**EXTRAHIERTER TEXT:**
Ingolstadt
Die Weihnachtsgeschichte als Busreise

Hebamme Sabine Schmuck fährt mit zwei Freundinnen ins Berliner Regierungsviertel – um zu protestieren

05.12.2014 | Stand 02.12.2020, 21:54 Uhr

Mit Flyern und Plakaten wollen (von links) Doris Arp, Sabine Schmuck und Renate Pade im Berliner Regierungsviertel auf die Situation der Hebammen aufmerksam machen. - Foto: Eberl

Ingolstadt (DK) In eineinhalb Wochen will die Ingolstädter Hebamme Sabine Schmuck mit zwei Mitarbeiterinnen in einem VW-Bus nach Berlin fahren, um im Regierungsviertel öffentlichkeitswirksam auf die Situation der Hebammen aufmerksam zu machen – die aus ihrer Sicht dramatisch schlecht ist.

Sie wollen dabei die Weihnachtsgeschichte nachahmen: Die Suche der hochschwangeren Maria und ihres Mannes Josef nach einem Platz, an dem sie ihr Kind zur Welt bringen können. Und so wie Maria und Josef vor mehr als 2000 Jahren in Bethlehem von Haus zu Haus zogen, wollen Sabine Schmuck, Doris Arp, Geburtsvorbereiterin, und Renate Pade, Geburtsbegleiterin, in Berlin-Mitte symbolisch eine Woche lang nach einem Obdach suchen. Ihre Botschaft: Es wird immer schwieriger, einen geeigneten Platz zum Gebären zu finden, weil es immer weniger Hebammen gibt, da sich der Beruf immer weniger rentiert. Letzte Station ihrer bewusst nicht angemeldeten Aktion ist am 23. Dezember das Gesundheitsministerium von Hermann Gröhe.

**BEREITGESTELLTE EINTRÄGE:**
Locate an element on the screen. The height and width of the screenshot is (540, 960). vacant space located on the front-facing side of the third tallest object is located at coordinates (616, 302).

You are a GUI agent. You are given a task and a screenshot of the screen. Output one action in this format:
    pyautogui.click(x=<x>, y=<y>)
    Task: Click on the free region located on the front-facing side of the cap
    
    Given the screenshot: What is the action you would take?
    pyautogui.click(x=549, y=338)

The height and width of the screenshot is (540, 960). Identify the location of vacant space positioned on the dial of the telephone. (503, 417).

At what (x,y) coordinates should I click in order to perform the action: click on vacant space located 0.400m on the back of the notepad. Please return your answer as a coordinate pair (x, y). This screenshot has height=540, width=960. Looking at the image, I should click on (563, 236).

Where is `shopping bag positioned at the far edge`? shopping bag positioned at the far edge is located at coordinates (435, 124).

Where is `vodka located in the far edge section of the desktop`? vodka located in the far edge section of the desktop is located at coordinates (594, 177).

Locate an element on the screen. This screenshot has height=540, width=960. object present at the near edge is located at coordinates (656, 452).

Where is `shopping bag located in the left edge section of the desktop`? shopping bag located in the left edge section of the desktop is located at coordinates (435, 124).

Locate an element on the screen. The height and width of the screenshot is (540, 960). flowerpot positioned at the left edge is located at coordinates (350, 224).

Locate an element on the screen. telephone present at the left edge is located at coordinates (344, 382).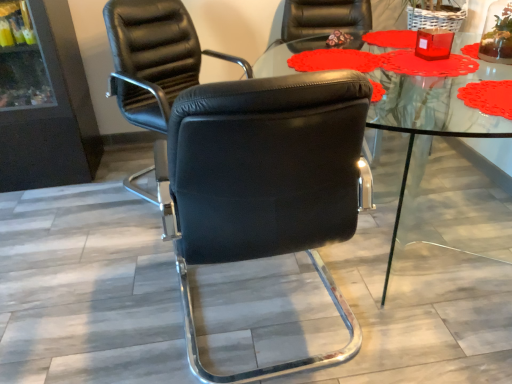
Identify the location of vacant area situated to the left side of black leather chair at center, the second chair when ordered from back to front. The image size is (512, 384). (111, 299).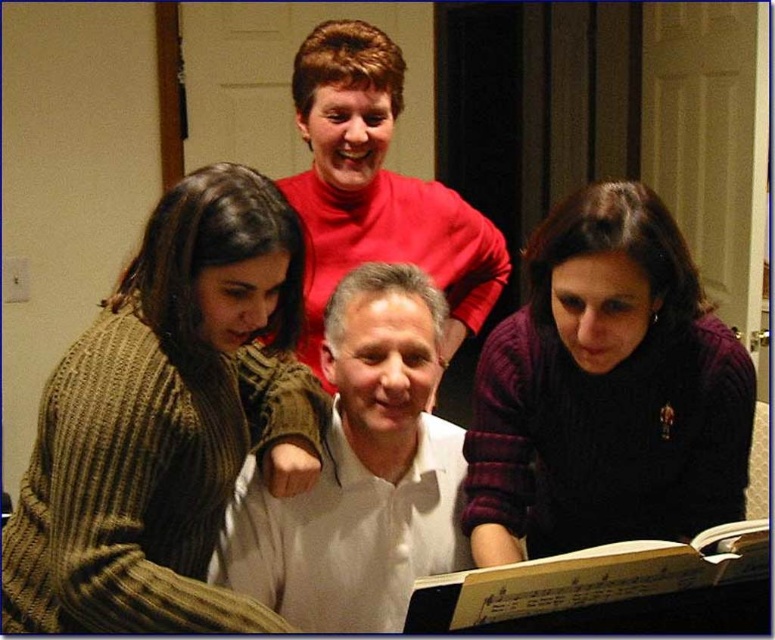
Question: Which object appears closest to the camera in this image?

Choices:
 (A) dark purple sweater at lower right
 (B) white matte shirt at center
 (C) green knitted sweater at left
 (D) yellow paper music book at lower center

Answer: (D)

Question: Does dark purple sweater at lower right appear under yellow paper music book at lower center?

Choices:
 (A) no
 (B) yes

Answer: (A)

Question: Can you confirm if dark purple sweater at lower right is wider than white matte shirt at center?

Choices:
 (A) no
 (B) yes

Answer: (B)

Question: Which object is the closest to the green knitted sweater at left?

Choices:
 (A) white matte shirt at center
 (B) yellow paper music book at lower center

Answer: (A)

Question: Is green knitted sweater at left positioned before white matte shirt at center?

Choices:
 (A) yes
 (B) no

Answer: (A)

Question: Which point is closer to the camera taking this photo?

Choices:
 (A) (691, 282)
 (B) (415, 529)
 (C) (312, 342)

Answer: (A)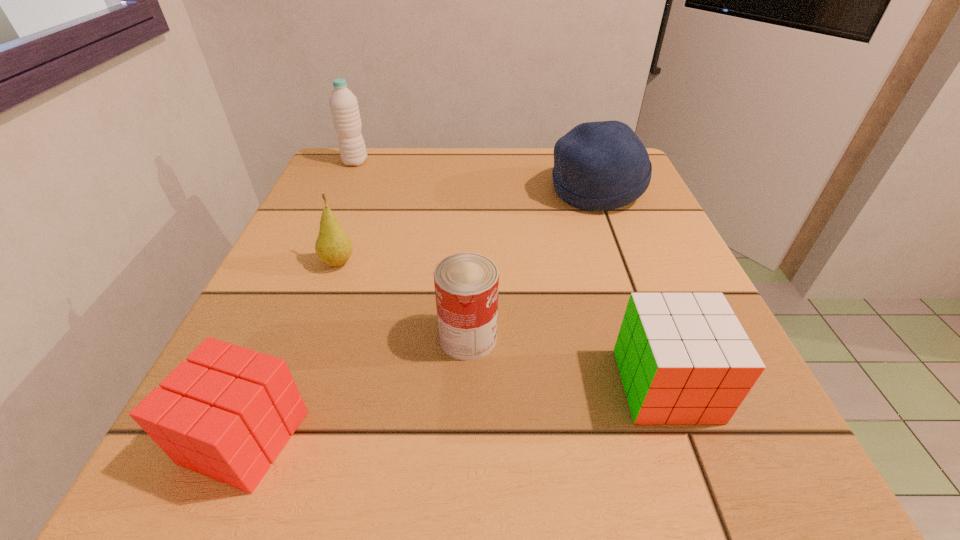
The image size is (960, 540). In the image, there is a desktop. What are the coordinates of `free space at the near right corner` in the screenshot? It's located at (734, 495).

Locate an element on the screen. This screenshot has height=540, width=960. free space between the fourth nearest object and the fifth nearest object is located at coordinates (468, 227).

Find the location of a particular element. This screenshot has width=960, height=540. free area in between the pear and the can is located at coordinates (403, 301).

Where is `free space between the farthest object and the left cube`? free space between the farthest object and the left cube is located at coordinates (300, 300).

Find the location of a particular element. Image resolution: width=960 pixels, height=540 pixels. free spot between the right cube and the pear is located at coordinates [502, 324].

Where is `blank region between the third object from right to left and the third farthest object`? blank region between the third object from right to left and the third farthest object is located at coordinates (403, 301).

Identify the location of blank region between the pear and the left cube. The height and width of the screenshot is (540, 960). (292, 350).

This screenshot has height=540, width=960. In order to click on empty location between the fourth object from left to right and the skullcap in this screenshot , I will do `click(532, 264)`.

Image resolution: width=960 pixels, height=540 pixels. I want to click on free point between the right cube and the pear, so click(502, 324).

Find the location of a particular element. The image size is (960, 540). free spot between the left cube and the skullcap is located at coordinates (420, 314).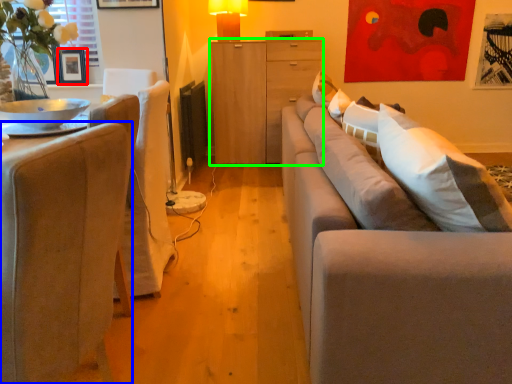
Question: Estimate the real-world distances between objects in this image. Which object is farther from picture frame (highlighted by a red box), chair (highlighted by a blue box) or cabinetry (highlighted by a green box)?

Choices:
 (A) chair
 (B) cabinetry

Answer: (A)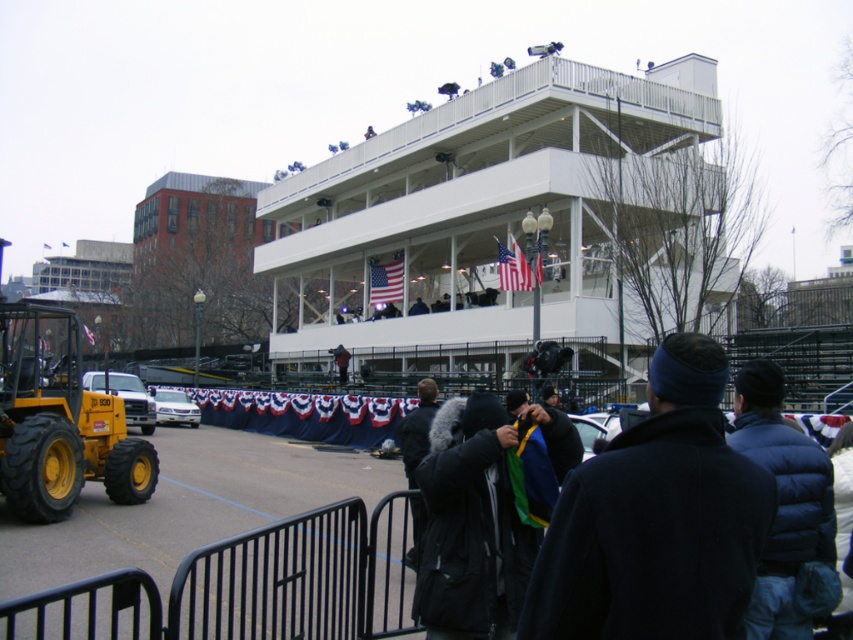
You are a delivery person who needs to move a 10 meter long container from the yellow rubber tractor at lower left to the nearest available storage area. Can you safely transport it without any obstacles?

The yellow rubber tractor at lower left is 10.70 meters away from the nearest available storage area. Since the container is 10 meters long, it can be safely transported as the distance between them allows enough space for maneuvering.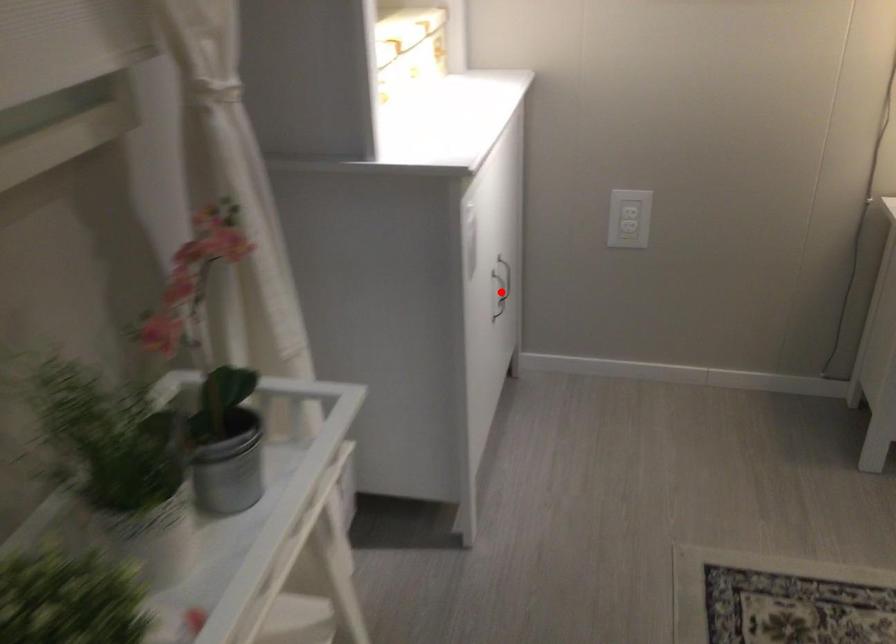
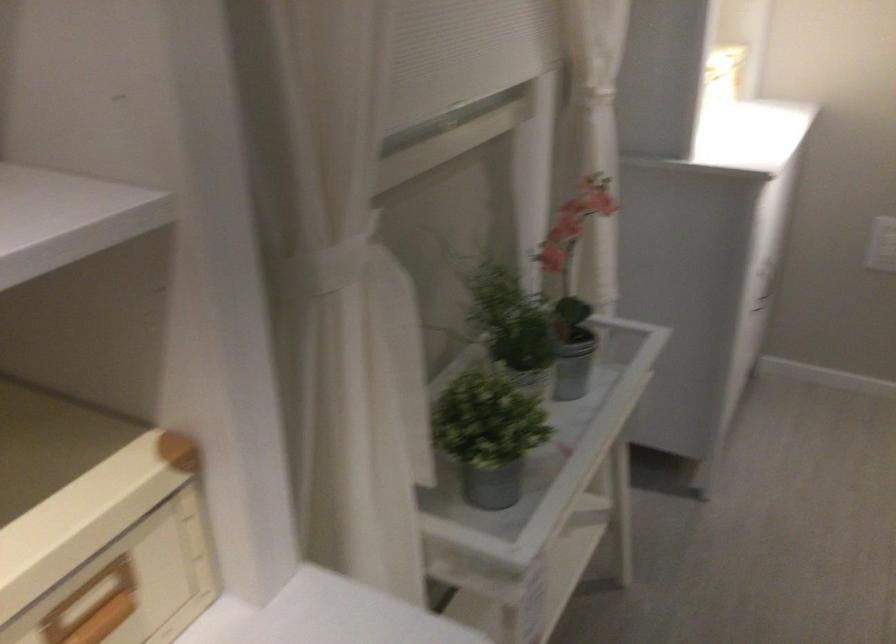
Question: I am providing you with two images of the same scene from different viewpoints. A red point is marked on the first image. Can you still see the location of the red point in image 2?

Choices:
 (A) Yes
 (B) No

Answer: (B)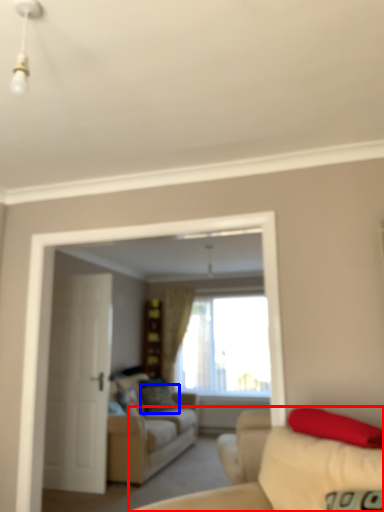
Question: Which object is closer to the camera taking this photo, studio couch (highlighted by a red box) or pillow (highlighted by a blue box)?

Choices:
 (A) studio couch
 (B) pillow

Answer: (A)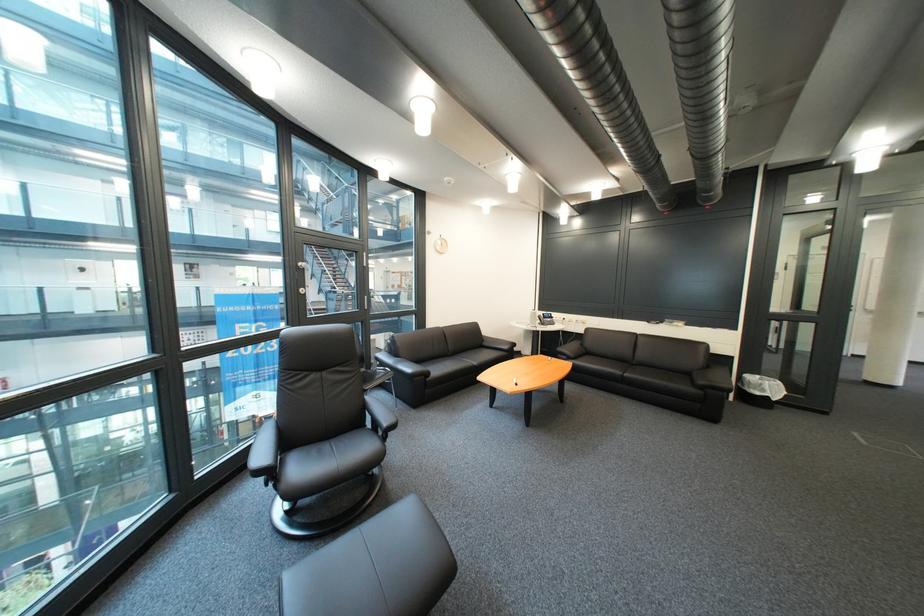
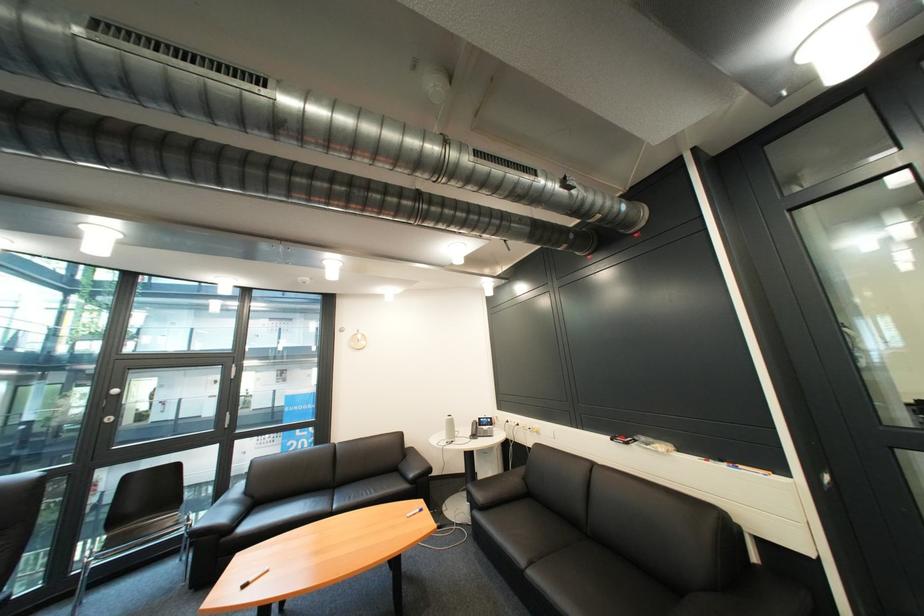
Where in the second image is the point corresponding to (556,315) from the first image?

(492, 419)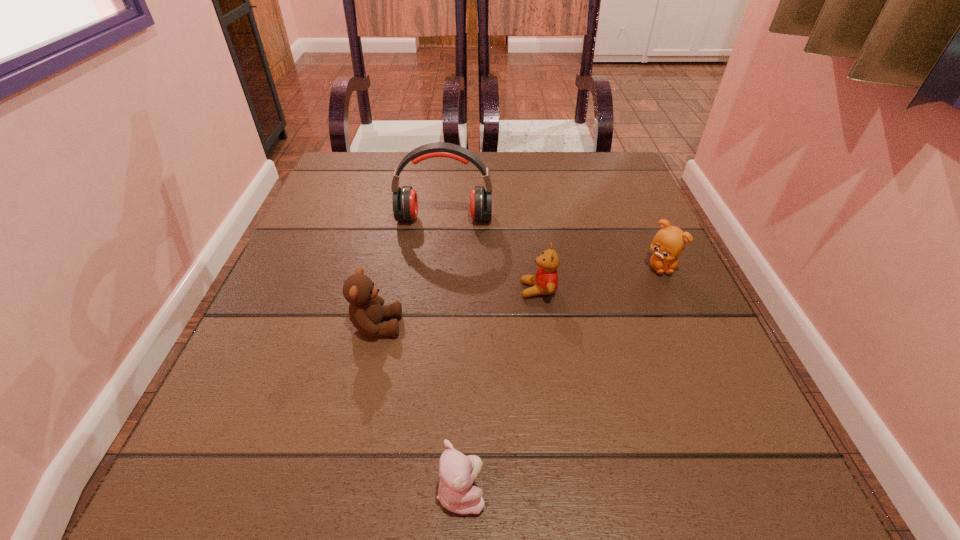
Where is `vacant space at the right edge`? vacant space at the right edge is located at coordinates (692, 409).

You are a GUI agent. You are given a task and a screenshot of the screen. Output one action in this format:
    pyautogui.click(x=<x>, y=<y>)
    Task: Click on the vacant space at the far left corner of the desktop
    
    Given the screenshot: What is the action you would take?
    pyautogui.click(x=365, y=158)

Identify the location of vacant space at the far right corner of the desktop. (622, 168).

You are a GUI agent. You are given a task and a screenshot of the screen. Output one action in this format:
    pyautogui.click(x=<x>, y=<y>)
    Task: Click on the empty space that is in between the farthest object and the fourth object from left to right
    This screenshot has width=960, height=540.
    Given the screenshot: What is the action you would take?
    pyautogui.click(x=492, y=254)

This screenshot has height=540, width=960. Identify the location of blank region between the rightmost object and the second object from right to left. (599, 279).

Where is `vacant region between the rightmost teddy bear and the tallest object`? This screenshot has height=540, width=960. vacant region between the rightmost teddy bear and the tallest object is located at coordinates (552, 242).

This screenshot has height=540, width=960. I want to click on free space between the second nearest object and the nearest teddy bear, so click(419, 409).

What are the coordinates of `free spot between the second teddy bear from right to left and the second teddy bear from left to right` in the screenshot? It's located at (500, 390).

What are the coordinates of `free spot between the leftmost teddy bear and the second teddy bear from right to left` in the screenshot? It's located at (457, 308).

The width and height of the screenshot is (960, 540). Identify the location of empty space that is in between the second object from right to left and the rightmost teddy bear. (599, 279).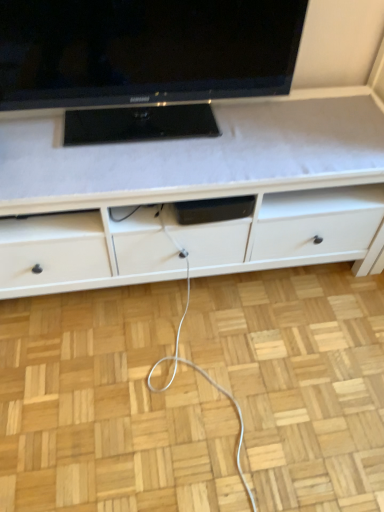
Question: Considering the relative sizes of black glossy tv at upper center and white matte cabinet at center in the image provided, is black glossy tv at upper center taller than white matte cabinet at center?

Choices:
 (A) yes
 (B) no

Answer: (B)

Question: Does black glossy tv at upper center have a smaller size compared to white matte cabinet at center?

Choices:
 (A) yes
 (B) no

Answer: (A)

Question: Considering the relative sizes of black glossy tv at upper center and white matte cabinet at center in the image provided, is black glossy tv at upper center shorter than white matte cabinet at center?

Choices:
 (A) no
 (B) yes

Answer: (B)

Question: Does black glossy tv at upper center appear on the right side of white matte cabinet at center?

Choices:
 (A) yes
 (B) no

Answer: (B)

Question: Is black glossy tv at upper center positioned with its back to white matte cabinet at center?

Choices:
 (A) no
 (B) yes

Answer: (A)

Question: From the image's perspective, is black glossy tv at upper center on top of white matte cabinet at center?

Choices:
 (A) no
 (B) yes

Answer: (B)

Question: Is white matte cabinet at center positioned far away from black glossy tv at upper center?

Choices:
 (A) yes
 (B) no

Answer: (B)

Question: From a real-world perspective, is white matte cabinet at center located beneath black glossy tv at upper center?

Choices:
 (A) yes
 (B) no

Answer: (A)

Question: Considering the relative positions of white matte cabinet at center and black glossy tv at upper center in the image provided, is white matte cabinet at center to the left of black glossy tv at upper center from the viewer's perspective?

Choices:
 (A) no
 (B) yes

Answer: (A)

Question: Is white matte cabinet at center further to camera compared to black glossy tv at upper center?

Choices:
 (A) yes
 (B) no

Answer: (A)

Question: Is white matte cabinet at center located outside black glossy tv at upper center?

Choices:
 (A) yes
 (B) no

Answer: (A)

Question: Does white matte cabinet at center touch black glossy tv at upper center?

Choices:
 (A) no
 (B) yes

Answer: (A)

Question: Is white matte cabinet at center inside or outside of black glossy tv at upper center?

Choices:
 (A) outside
 (B) inside

Answer: (A)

**AUFGABE 1:** Nenne alle Frauen, die laut dem Artikel über den Hebammenprotest mit dem VW-Bus nach Berlin fahren wollen, jeweils mit der dort angegebenen Tätigkeit.
**AUFGABE 2:** Setze den Artikel über den Hebammenprotest in Berlin nach seinem letzten Satz fort.

**ANTWORTFELD 1:**
Sabine Schmuck, Hebamme
Doris Arp, Geburtsvorbereiterin
Renate Pade, Geburtsbegleiterin

**ANTWORTFELD 2:**
Im August hat sich der Deutsche Hebammenverband (DHV) auch unter Vermittlung des Bundesgesundheitsministers mit den Krankenkassen auf einen finanziellen Ausgleich für die gestiegenen Haftpflichtprämien der freiberuflichen Hebammen geeinigt – für Sabine Schmuck und ihre Mitstreiterinnen ist dieser Kompromiss aber nicht tragbar.

6274 Euro pro Jahr soll die Prämie betragen, die ab 1. Juli 2015 gilt. Als Ausgleich erhält jede Hebamme dann 60 Euro mehr pro Geburt. „Hebammen, die mehr machen, verdienen damit mehr“, sagt Schmuck. Damit werde Masse belohnt und nicht Qualität. In ihrem Geburtshaus seien sie beispielsweise immer zu zweit pro Geburt, doch die zweite Hebamme würde den Ausgleich nicht erhalten.

Die Prämien seien zuletzt immer weiter gestiegen, was viele Hebammen aus dem Beruf gedrängt habe – weil es sich nicht mehr für sie rentiert habe. Ganze Landstriche seien im Norden schon ohne Hebammen, sagt Schmuck. Ein Zustand, den hier niemand wolle. Schon jetzt müssten künftige Eltern weit fahren: Ins Geburtshaus kommen sie aus der gesamten Region, teilweise sogar schon aus München – weil sie dort offenbar keinen Termin erhalten.

Aber auch im Geburtshaus Ingolstadt mussten jetzt die ersten Eltern vertröstet werden – nämlich die, deren Kinder voraussichtlich nach dem 1. Juli 2015 auf die Welt kommen. „Denn ich habe ab 1. Juli keine Versicherung mehr“, sagt Sabine Schmuck. Sie ist nicht im DHV organisiert, sondern in einem anderen Verband, der keinen Versicherer findet. Freiberufliche Hebammen – in Bayern inzwischen mehr als die Hälfte aller praktizierenden Hebammen – seien damit gezwungen, Mitglied im DHB zu werden, um ihren Beruf weiter ausüben zu dürfen. Diese „Zwangsmitgliedschaft“ komme für sie nicht infrage, sagt Schmuck. Außerdem gelte die ausgehandelte Prämie auch erst einmal nur für ein Jahr.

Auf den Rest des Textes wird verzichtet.